Character encoding¶
There are three hard problems in computer science: 1) Converting from PDF, 2) Converting to PDF, and 3) O̳̳̳̳̳̳̳̳̳̳̳̳̳̳̳̳̳Ҙ҉҉҉ʹʹ҉ʹ̨̨̨̨̨̨̨̨̃༃༃O̳̳̳̳̳̳̳̳̳̳̳̳̳̳̳̳̳Ҙ҉҉҉ʹʹ҉ʹ̨̨̨̨̨̨̨̨̃༃༃ʹʹ҉ʹ̨̨̨̨̨̨̨̨̃༃༃
In most circumstances, pikepdf performs appropriate encodings and
decodings on its own, or returns pikepdf.String
if it is not clear
whether to present data as a string or binary data.
str(pikepdf.String)
is performed by inspecting the binary data. If the
binary data begins with a UTF-16 byte order mark, then the data is
interpreted as UTF-16 and returned as a Python str
. Otherwise, the data
is returned as a Python str
, if the binary data will be interpreted as
PDFDocEncoding and decoded to str
. Again, in most cases this is correct
behavior and will operate transparently.
Some functions are available in circumstances where it is necessary to force a particular conversion.
PDFDocEncoding¶
The PDF specification defines PDFDocEncoding, a character encoding used only in PDFs. It is quite similar to ASCII but not equivalent.

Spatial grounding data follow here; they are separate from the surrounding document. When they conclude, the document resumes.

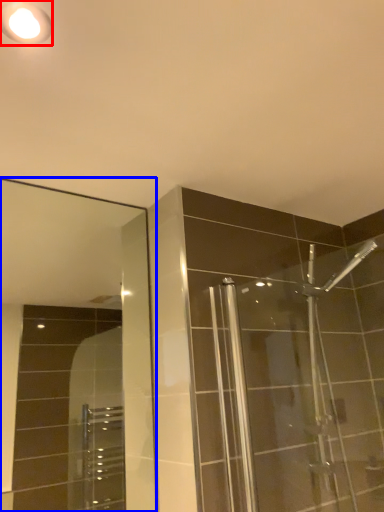
Question: Among these objects, which one is nearest to the camera, light fixture (highlighted by a red box) or mirror (highlighted by a blue box)?

Choices:
 (A) light fixture
 (B) mirror

Answer: (A)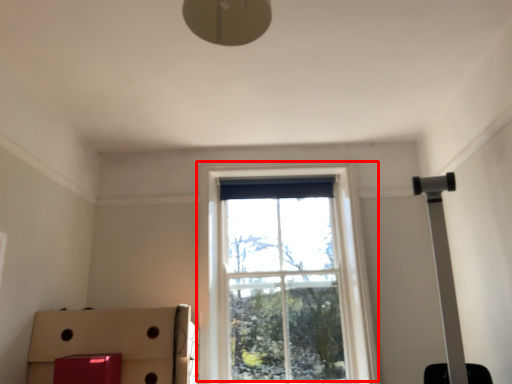
Question: Where is window (annotated by the red box) located in relation to cardboard box in the image?

Choices:
 (A) right
 (B) left

Answer: (A)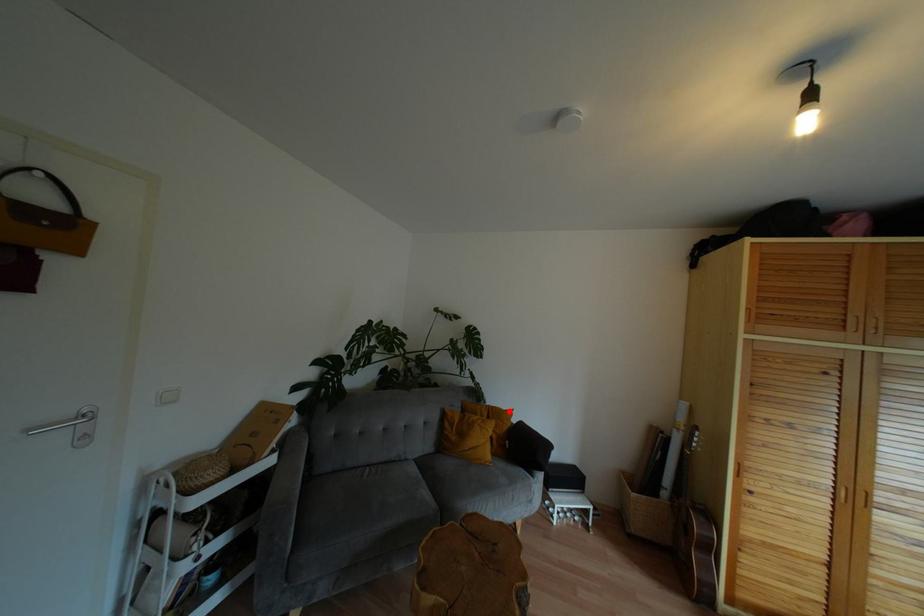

When pikepdf is imported, it automatically registers "pdfdoc"
as a codec
with the standard library, so that it may be used in string and byte
conversions.
"•".encode('pdfdoc') == b'\x81'
Other codecs¶
Two other codecs are commonly used in PDFs, but they are already part of the standard library.
WinAnsiEncoding is identical Windows Code Page 1252, and may be converted
using the "cp1251"
codec.
MacRomanEncoding may be converted using the "macroman"
codec.